The web application I am building has a custom right-click menu. I'm concerned that the user might not find this menu as normally right-clicking will only display the default browser's menu. Is there a standard way to make the user aware of custom right-click menus? Is there another way to show this information?
If you're worried people won't discover the context menu action, how about having a small button in the corner of each actionable item when you hover over it. This would pop up the context menu.
Context menus are an added benefit for advanced users - this is even the case on desktop applications (and even the OS itself). Even fairly experienced users of Windows tend to ignore context menus almost entirely, so I wouldn't worry too much about the fact that a web browser has a "standard" context menu that you would be overriding.
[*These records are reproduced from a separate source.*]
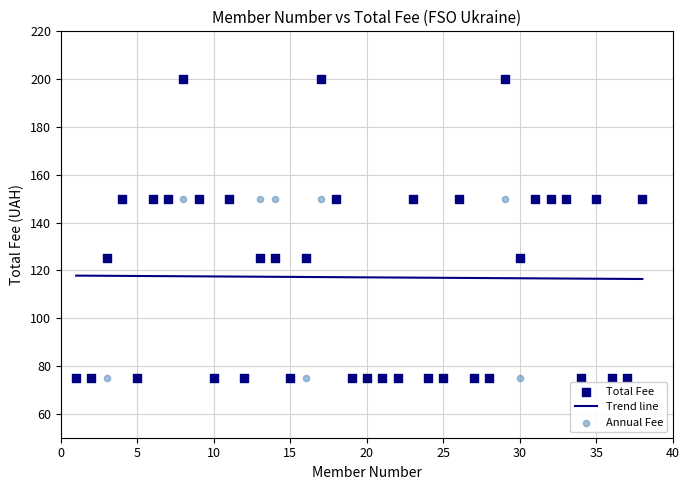

Which series has the largest Y range (max minus min)?

Total Fee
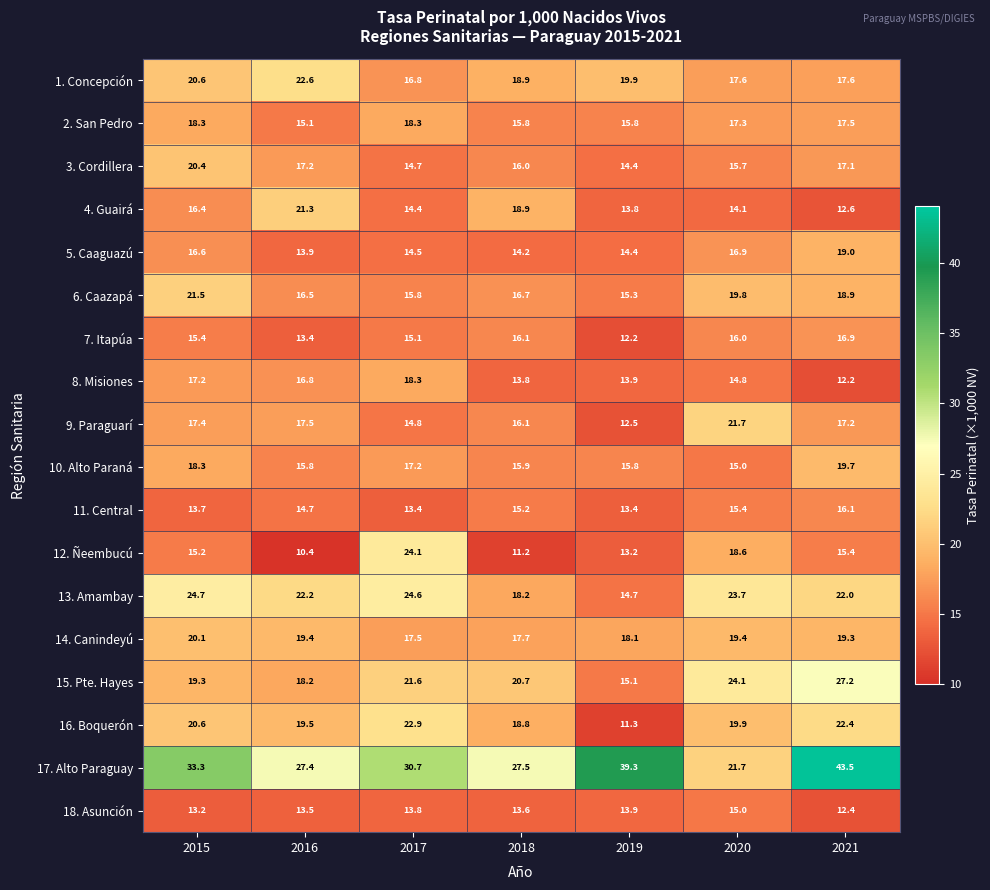

What is the total value across all series at 2017?

328.5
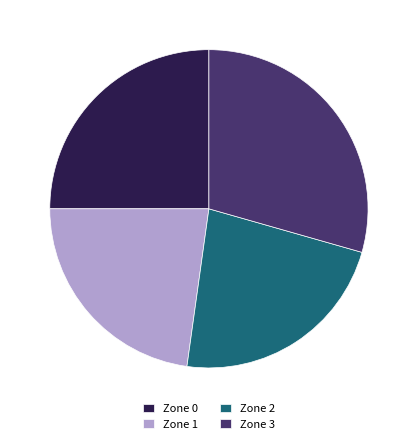

Combined, do Zone 1 and Zone 3 account for over 50%?

Yes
If the current user understands context menus and knows how to use them, they will have no problem understanding that the context is now different, which is why they see different options (hence the name "context menu").
An important caveat is that you should never use context menus as the exclusive means to complete a task, but adding them provides your advanced users with an easier and quicker way to get things done.
There is absolutely no problem with using a context menu, and if it makes sense for your application (web or desktop) then go ahead and use it. The key thing is to make sure that every action in your context menu can be completed in another manner for those users that don't really "get" context menus (or for whatever reason don't use them).
Depending on the application, I would even go a step further and add keyboard shortcuts for certain commands as well. If you're getting to the point of setting up context menus, you are probably at the point where you are optimizing your interface, so keyboard shortcuts can only help with that more.
Generally I would suggest you not use right click menus, because just like you said: users are not aware of this menu's existence.
Jakob's Law of the Web User Experience states that "users spend most of their time on other websites." This is the biggest reason for you to use another solution
On the other hand, if it's a corporate app or an app where users need to study the UI anyway, or if the UI is like Excel or any other Office apps, you may try using a unique right click menu because in this case users would expect your app to function like the offline ones.
It depends on the nature of your web app, and the true answer can only be bore out with proper user testing.
It should be fine if your app is an 'editor tool': If your app is a tool of some kind that has a 'canvas' or 'grid' like a document editor, spreadsheet, or drawing tool, then I suspect you'll find users will naturally expect the right click to work and be context-sensitive to your specific app's needs. That the browser menu drops down outside of the canvas area is fairly intuitive.
Well established existing precedents exist: E.g. most if not all of Google's online 'editor tools' (docs, spreadsheets, drawings etc) support right click.
PS labelling niggle: it's not a right click for left-handed users. Sadly, for the more sinister amongst us it is not a right click, but they are used to it being called this so I guess it's unavoidable really.